Images paired with source code:
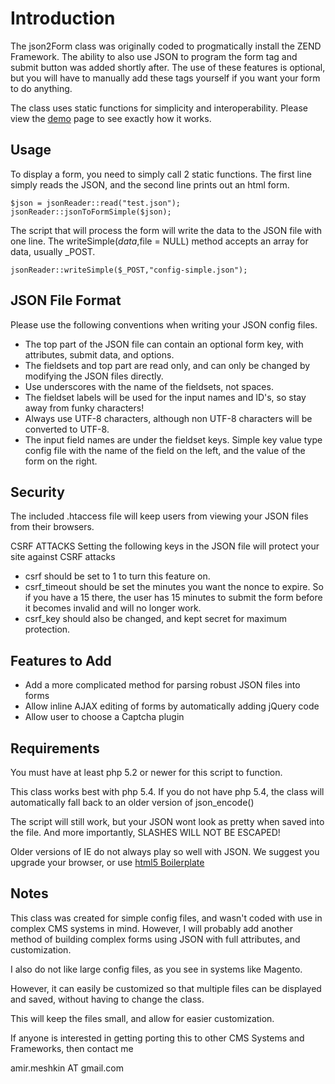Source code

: Introduction
================================

The json2Form class was originally coded to progmatically install the ZEND Framework.  The ability to also use JSON to program the form tag and submit button was added shortly after. 
The use of these features is optional, but you will have to manually add these tags yourself if you want your form to do anything.  

The class uses static functions for simplicity and interoperability.  Please view the [demo](http://portfolio.amir-meshkin.com/scripts/json2form/demo.php "json2Form Demo Page") page to see exactly how it works.


Usage
------------------------

To display a form, you need to simply call 2 static functions. The first line simply reads the JSON, and the second line prints out an html form. 

    $json = jsonReader::read("test.json");
    jsonReader::jsonToFormSimple($json);

The script that will process the form will write the data to the JSON file with one line. The writeSimple($data,$file = NULL) method accepts an array for data, usually _POST.

    jsonReader::writeSimple($_POST,"config-simple.json");

JSON File Format
------------------------

Please use the following conventions when writing your JSON config files.

* The top part of the JSON file can contain an optional form key, with attributes, submit data, and options.
* The fieldsets and top part are read only, and can only be changed by modifying the JSON files directly. 
* Use underscores with the name of the fieldsets, not spaces.
* The fieldset labels will be used for the input names and ID's, so stay away from funky characters!
* Always use UTF-8 characters, although non UTF-8 characters will be converted to UTF-8.
* The input field names are under the fieldset keys. Simple key value type config file with the name of the field on the left, and the value of the form on the right. 


Security
------------------------

The included .htaccess file will keep users from viewing your JSON files from their browsers.

CSRF ATTACKS
Setting the following keys in the JSON file will protect your site against CSRF attacks

* csrf should be set to 1 to turn this feature on.
* csrf_timeout should be set the minutes you want the nonce to expire. So if you have a 15 there, the user has 15 minutes to submit the form before it becomes invalid and will no longer work.
* csrf_key should also be changed, and kept secret for maximum protection.


Features to Add
------------------------

* Add a more complicated method for parsing robust JSON files into forms
* Allow inline AJAX editing of forms by automatically adding jQuery code
* Allow user to choose a Captcha plugin


Requirements
------------------------

You must have at least php 5.2 or newer for this script to function.

This class works best with php 5.4.  If you do not have php 5.4, the class will automatically fall back to an older version of json_encode() 

The script will still work, but your JSON wont look as pretty when saved into the file. And more importantly, SLASHES WILL NOT BE ESCAPED!

Older versions of IE do not always play so well with JSON.  We suggest you upgrade your browser, or use [html5 Boilerplate](http://html5boilerplate.com "html5 Boilerplate")



Notes
------------------------



This class was created for simple config files, and wasn't coded with use in complex CMS systems in mind.  However, I will probably add another method of building complex forms using JSON with full attributes, and customization.

I also do not like large config files, as you see in systems like Magento.

However, it can easily be customized so that multiple files can be displayed and saved, without having to change the class.

This will keep the files small, and allow for easier customization.

If anyone is interested in getting porting this to other CMS Systems and Frameworks, then contact me

amir.meshkin AT gmail.com
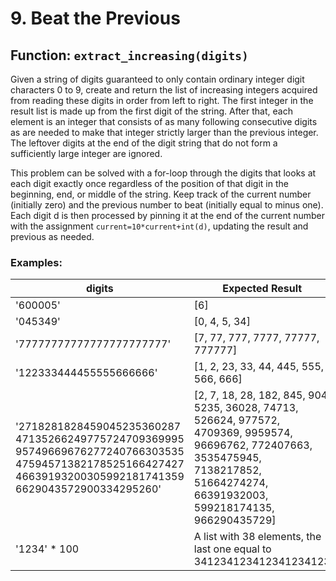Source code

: <h1>9. Beat the Previous</h1>

<h2>Function: <code>extract_increasing(digits)</code></h2>

<p>
  Given a string of digits guaranteed to only contain ordinary integer digit characters 0 to 9, create and return the list of increasing integers acquired from reading these digits in order from left to right. The first integer in the result list is made up from the first digit of the string. After that, each element is an integer that consists of as many following consecutive digits as are needed to make that integer strictly larger than the previous integer. The leftover digits at the end of the digit string that do not form a sufficiently large integer are ignored.
</p>

<p>
  This problem can be solved with a for-loop through the digits that looks at each digit exactly once regardless of the position of that digit in the beginning, end, or middle of the string. Keep track of the current number (initially zero) and the previous number to beat (initially equal to minus one). Each digit d is then processed by pinning it at the end of the current number with the assignment <code>current=10*current+int(d)</code>, updating the result and previous as needed.
</p>

<h3>Examples:</h3>

<table>
  <thead>
    <tr>
      <th>digits</th>
      <th>Expected Result</th>
    </tr>
  </thead>
  <tbody>
    <tr>
      <td>'600005'</td>
      <td>[6]</td>
    </tr>
    <tr>
      <td>'045349'</td>
      <td>[0, 4, 5, 34]</td>
    </tr>
    <tr>
      <td>'77777777777777777777777'</td>
      <td>[7, 77, 777, 7777, 77777, 777777]</td>
    </tr>
    <tr>
      <td>'122333444455555666666'</td>
      <td>[1, 2, 23, 33, 44, 445, 555, 566, 666]</td>
    </tr>
    <tr>
      <td>'2718281828459045235360287 47135266249775724709369995 95749669676277240766303535 47594571382178525166427427 46639193200305992181741359 6629043572900334295260'</td>
      <td>[2, 7, 18, 28, 182, 845, 904, 5235, 36028, 74713, 526624, 977572, 4709369, 9959574, 96696762, 772407663, 3535475945, 7138217852, 51664274274, 66391932003, 599218174135, 966290435729]</td>
    </tr>
    <tr>
      <td>'1234' * 100</td>
      <td>A list with 38 elements, the last one equal to 341234123412341234123</td>
    </tr>
  </tbody>
</table>
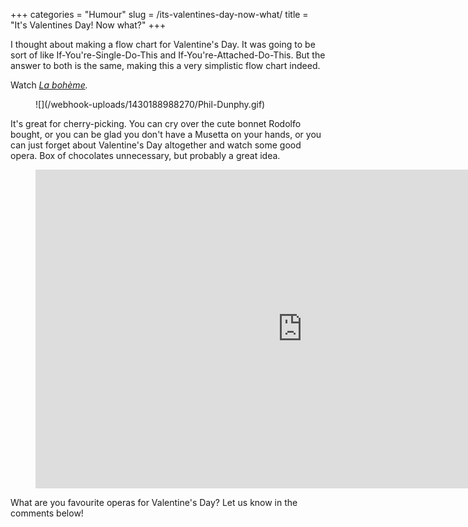 +++
categories = "Humour"
slug = /its-valentines-day-now-what/
title = "It&#039;s Valentines Day! Now what?"
+++

I thought about making a flow chart for Valentine's Day. It was going to be sort of like If-You're-Single-Do-This and If-You're-Attached-Do-This. But the answer to both is the same, making this a very simplistic flow chart indeed.

Watch _[La bohème](http://whatshouldwecallopera.tumblr.com/post/48698251061/the-end-of-la-boheme)._

<figure data-type="image">
![](/webhook-uploads/1430188988270/Phil-Dunphy.gif)
</figure>

It's great for cherry-picking. You can cry over the cute bonnet Rodolfo bought, or you can be glad you don't have a Musetta on your hands, or you can just forget about Valentine's Day altogether and watch some good opera. Box of chocolates unnecessary, but probably a great idea.

<figure data-type="video">
<iframe width="854" height="510" src="https://www.youtube.com/embed/kHAS7r8Pd0k" frameborder="0" allowfullscreen></iframe>
</figure>

What are you favourite operas for Valentine's Day? Let us know in the comments below!
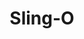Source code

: ---
layout: post
title: <span>Sling-O</span>
description: <br/>An android & iOS mobile game made with Unity3D
img: /img/sling_o/screen-7.jpg
---
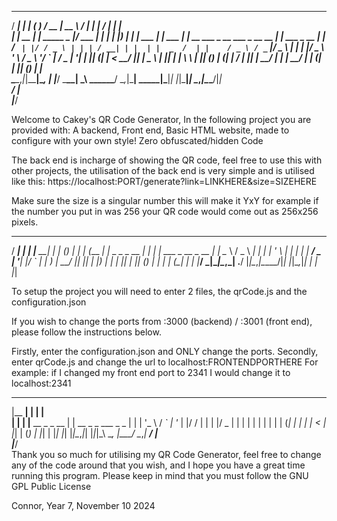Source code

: 
   _____      _              _        ____  _____     _____          _         _____                           _             
  / ____|    | |            ( )      / __ \|  __ \   / ____|        | |       / ____|                         | |            
 | |     __ _| | _____ _   _|/ ___  | |  | | |__) | | |     ___   __| | ___  | |  __  ___ _ __   ___ _ __ __ _| |_ ___  _ __ 
 | |    / _` | |/ / _ \ | | | / __| | |  | |  _  /  | |    / _ \ / _` |/ _ \ | | |_ |/ _ \ '_ \ / _ \ '__/ _` | __/ _ \| '__|
 | |___| (_| |   <  __/ |_| | \__ \ | |__| | | \ \  | |___| (_) | (_| |  __/ | |__| |  __/ | | |  __/ | | (_| | || (_) | |   
  \_____\__,_|_|\_\___|\__, | |___/  \___\_\_|  \_\  \_____\___/ \__,_|\___|  \_____|\___|_| |_|\___|_|  \__,_|\__\___/|_|   
                        __/ |                                                                                                
                       |___/                                                                                                 

Welcome to Cakey's QR Code Generator, In the following project you are provided with:
A backend,
Front end,
Basic HTML website, made to configure with your own style!
Zero obfuscated/hidden Code

The back end is incharge of showing the QR code, feel free to use this with other projects, the utilisation of the back end is very simple and is utilised like this:
https://localhost:PORT/generate?link=LINKHERE&size=SIZEHERE

Make sure the size is a singular number this will make it YxY for example if the number you put in was 256 your QR code would come out as 256x256 pixels.


   _____      _                 _______    _             _       _ 
  / ____|    | |               |__   __|  | |           (_)     | |
 | (___   ___| |_ _   _ _ __      | |_   _| |_ ___  _ __ _  __ _| |
  \___ \ / _ \ __| | | | '_ \     | | | | | __/ _ \| '__| |/ _` | |
  ____) |  __/ |_| |_| | |_) |    | | |_| | || (_) | |  | | (_| | |
 |_____/ \___|\__|\__,_| .__/     |_|\__,_|\__\___/|_|  |_|\__,_|_|
                       | |                                         
                       |_|                                         

To setup the project you will need to enter 2 files, the qrCode.js and the configuration.json

If you wish to change the ports from :3000 (backend) / :3001 (front end), please follow the instructions below.

Firstly, enter the configuration.json and ONLY change the ports.
Secondly, enter qrCode.js and change the url to localhost:FRONTENDPORTHERE
For example: if I changed my front end port to 2341 I would change it to localhost:2341


  _______ _                 _                        
 |__   __| |               | |                       
    | |  | |__   __ _ _ __ | | __  _   _  ___  _   _ 
    | |  | '_ \ / _` | '_ \| |/ / | | | |/ _ \| | | |
    | |  | | | | (_| | | | |   <  | |_| | (_) | |_| |
    |_|  |_| |_|\__,_|_| |_|_|\_\  \__, |\___/ \__,_|
                                    __/ |            
                                   |___/             
Thank you so much for utilising my QR Code Generator, feel free to change any of the code around that you wish, and I hope you have a great time running this program. Please keep in mind that you must follow the GNU GPL Public License

Connor, Year 7, November 10 2024
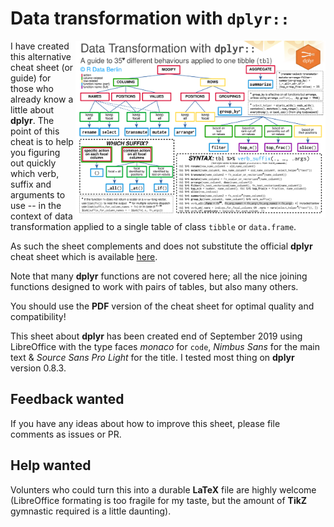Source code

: # Data transformation with ``dplyr::``
<img src="pngs/dplyr_guide_for_one_table.png" width=400 height=283 align="right"/>

I have created this alternative cheat sheet (or guide) for those who already know a little about __dplyr__. The point of this cheat is to help you figuring out quickly which verb, suffix and arguments to use -- in the context of data transformation applied to a single table of class ``tibble`` or ``data.frame``.

As such the sheet complements and does not substitute the official __dplyr__ cheat sheet which is available [here](https://github.com/rstudio/cheatsheets).

Note that many __dplyr__ functions are not covered here; all the nice joining functions designed to work with pairs of tables, but also many others.

You should use the __PDF__ version of the cheat sheet for optimal quality and compatibility!

This sheet about __dplyr__ has been created end of September 2019 using LibreOffice with the type faces _monaco_ for ``code``, _Nimbus Sans_ for the main text & _Source Sans Pro Light_ for the title. I tested most thing on __dplyr__ version 0.8.3.

## Feedback wanted

If you have any ideas about how to improve this sheet, please file comments as issues or PR.

## Help wanted

Volunters who could turn this into a durable __LaTeX__ file are highly welcome (LibreOffice formating is too fragile for my taste, but the amount of __TikZ__ gymnastic required is a little daunting).

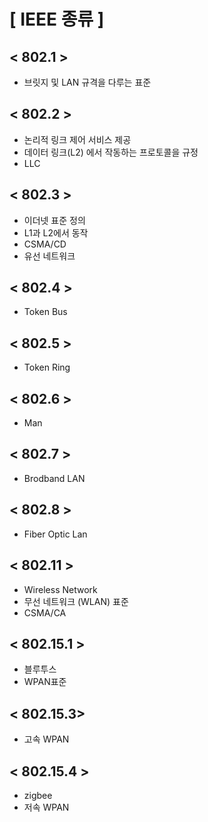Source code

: # [ IEEE 종류 ]

## < 802.1 >

- 브릿지 및 LAN 규격을 다루는 표준 

## < 802.2 >

- 논리적 링크 제어 서비스 제공
- 데이터 링크(L2) 에서 작동하는 프로토콜을 규정 
- LLC

## < 802.3 >

- 이더넷 표준 정의 
- L1과 L2에서 동작
- CSMA/CD
- 유선 네트워크 

## < 802.4 >

- Token Bus 

## < 802.5 >

- Token Ring 

## < 802.6 >

- Man

## < 802.7 >

- Brodband LAN 

## < 802.8 >

- Fiber Optic Lan 

## < 802.11 > 

- Wireless Network 
- 무선 네트워크 (WLAN) 표준 
- CSMA/CA 

## < 802.15.1 >

- 블루투스
- WPAN표준

## < 802.15.3>

- 고속 WPAN

## < 802.15.4 >

- zigbee
- 저속 WPAN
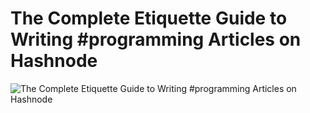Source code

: # The Complete Etiquette Guide to Writing #programming Articles on Hashnode

![The Complete Etiquette Guide to Writing #programming Articles on Hashnode](The%20Complete%20Etiquette%20Guide%20to%20Writing%20#programming%20Articles%20on%20Hashnode.gif)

§ **Directions for this task**
Duplicate the lines of the entries from the line with "data, and options." up to and including the line with "converted to UTF-8.".

§ **Output for this task**
* The top part of the JSON file can contain an optional form key, with attributes, submit data, and options.
* The fieldsets and top part are read only, and can only be changed by modifying the JSON files directly. 
* Use underscores with the name of the fieldsets, not spaces.
* The fieldset labels will be used for the input names and ID's, so stay away from funky characters!
* Always use UTF-8 characters, although non UTF-8 characters will be converted to UTF-8.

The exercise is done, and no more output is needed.